I don't know if that made things clearer or more confusing let me know if I inspired any questions.

nngerakines: there are three ways to do a recovery key that makes sense to me. (Not necessarily atproto)

1: hardware TPM has a non-extractible key. You must have the hardware to use the key. Examples Yubikey (FiDo key), phone, laptop.

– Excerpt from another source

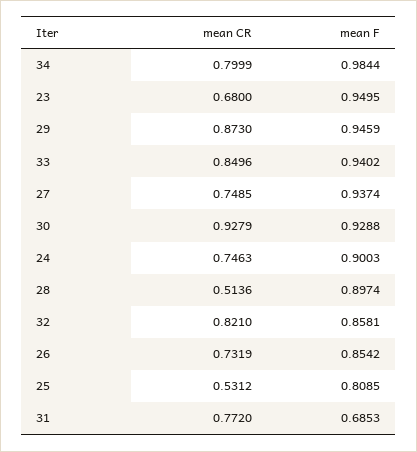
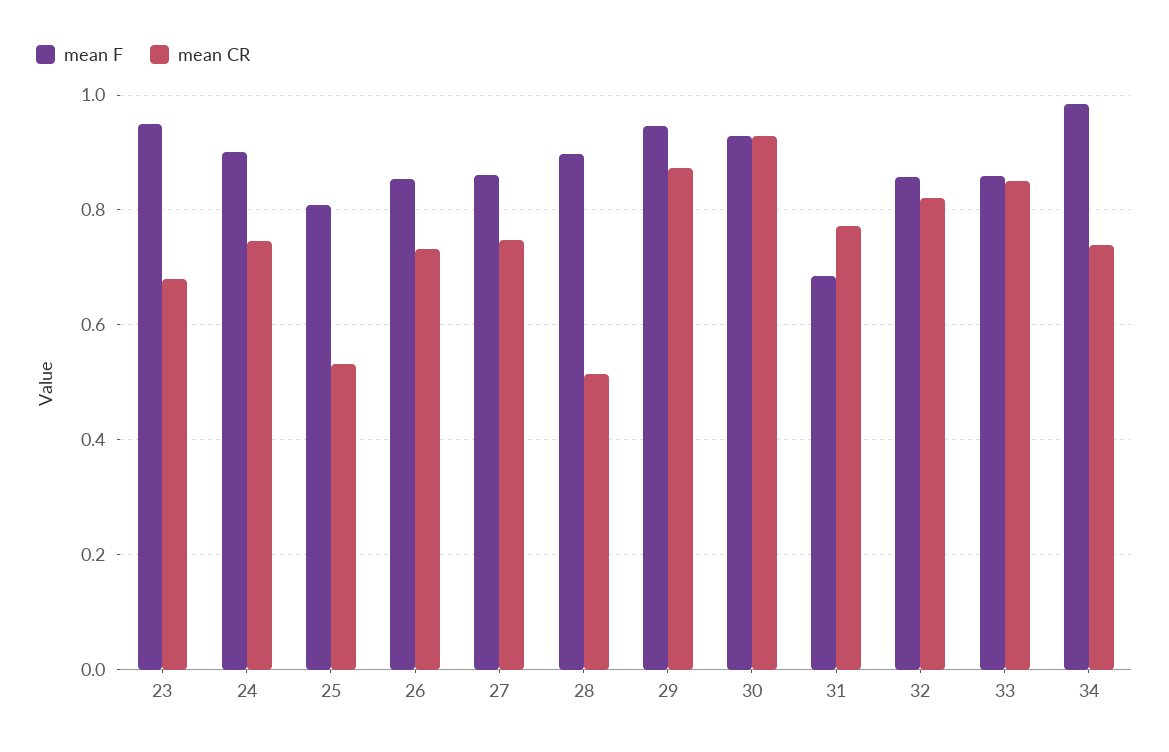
mean CR, 34: 0.7999 -> 0.74
mean F, 33: 0.9402 -> 0.86
mean F, 27: 0.9374 -> 0.86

2: Long strong seed words. Example https://www.eff.org/dice EFF's Short Wordlist #2 [.txt] has 1296 words that is 10.3 bits of entropy per word. 25 words is 258.4 bit so plenty for a 256 bit key. Just use sha256 or whatever to hash to a 256 bit key.

3: Salted Slowed key derivation. Pick a random 256 bit public salt and a slow key derivation function like PBKDF2, bcrypt or scrypt. Use the public salt and your seed words to generate the secret key. Store in your DID Document both the public key and the public salt. When you need to regenerate the recovery_key pull the DID Document find your seed words and regenerate the key.
Since this process is slow and individualized, we need far less entropy in the seed words. Most of the entropy is provided by the public salt. 6-8 word from EFF's Short Wordlist #2 would be sufficient for your seed words giving you 62-82.7 bits.

60-80 bits would not have been enough if we were using a fast hash and no salt as someone could generate billons of billons of keys hoping to find a valuable one but it plenty of entropy if they have to attack your specific public salt by running a slow function billons of billons of times.

So hardware TPM, 25 seed words fast hash, or 6 seed words + 256 bit public salt slow hash would be how I would store the recovery key.

Specifically I would use a physical piece of paper with the did:plc:ex234 and the 6 seed words printed on it and the public salt in the DID Document next to the recovery key. e.g. did:key:z6MknqfvFLUGULzfP2KSV1mquSzfkUZizuPefmePx5xRVi9X#recovery_key_4b503e0cb36927afec3b9081d518fb9007be35dfe327dd904b7c21d43471c07f

How do you do the domain name handle?

123{
  "did": "did:plc:uqzpqmrjnptsxezjx4xuh2mn"
}

Not sure whether I understand the question. The repo's are authenticated data so you can validate them no matter how you got them. If a client had nearby or airdrop you should be able to gossip around the repo's.

Granted the demo client in beta now doesn't support local network connections it bounces everything off the PDS. You would need a client that held an account locally rather than server side signing.